How about 1 pound, as in PVC? Naw- I'm just messing with you! Your comment definitely made me laugh. Can you imagine- a 1000lb jump!? LOL! I agree with you on all counts. It's definitely about the athleticism, not the equipment itself. But I definitely think it would be amazing to run in a trial like in that clip. That equipment is just superb looking! (Well, I think so anyway.) :toasting:


----------



## Jack's Dad (Jun 7, 2011)

Since there are so many more women in agility maybe you should concentrate on something really feminine and sell a bunch of them.

I don't know maybe pink PVC or something.


----------



## gsdraven (Jul 8, 2009)

Wildo,

I saw this magnet today and it reminded me of this thread. No idea where they got it.


----------



## wildo (Jul 27, 2006)

Yes- I have seen that one, and thanks for thinking of me! That one is ok, I guess but the thing is that there seems to me that there are so few GSDs in agility that it would be cool to have a GSD specific agility sticker.

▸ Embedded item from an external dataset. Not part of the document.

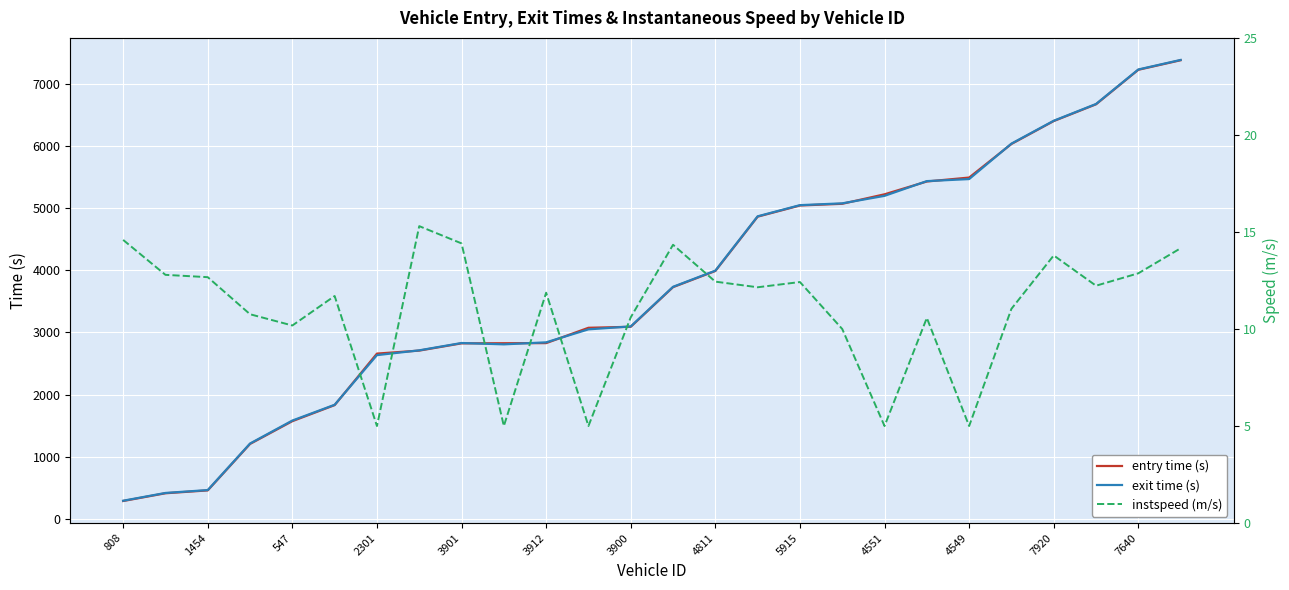

True or false: instspeed (m/s) and entry time (s) intersect in this chart.

False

I still have not done anything with my current design. All of the online printing places will only print 11 x 3.5" I designed mine using the larger size- 15 x 3.5. Still trying to think of ways to reduce mine in size.


----------



## VaBeachFamily (Apr 12, 2005)

I think it's cute! Has a cool effect to it! Reminds me of the old Schutzhund Club logo we had!


----------



## mahhi22 (Jul 14, 2009)

I like it. Version #2 is my favorite. The design & font are very cool & different. For me there is a vintage feel in your design. Reminds of a dog working the farm. And there's something Germanic about the font. If I did agility I would most likely want one. That's my opinion & I'm a girl


----------



## WarrantsWifey (Dec 18, 2010)

Wow, I really like it. I don't do bumper stickers or magnets of sorts(except awareness ribbons) but I do decals for my windows! I love DECALS! So if you do one of those! Hook a girls up! ;-)


----------



## koda girl (Feb 15, 2010)

I love it. I am a girl and if I did agility I would want one. I like the first one you posted best. Regardless of which one you go with I like the words German Shepherd Agility with caps on the first letters.


----------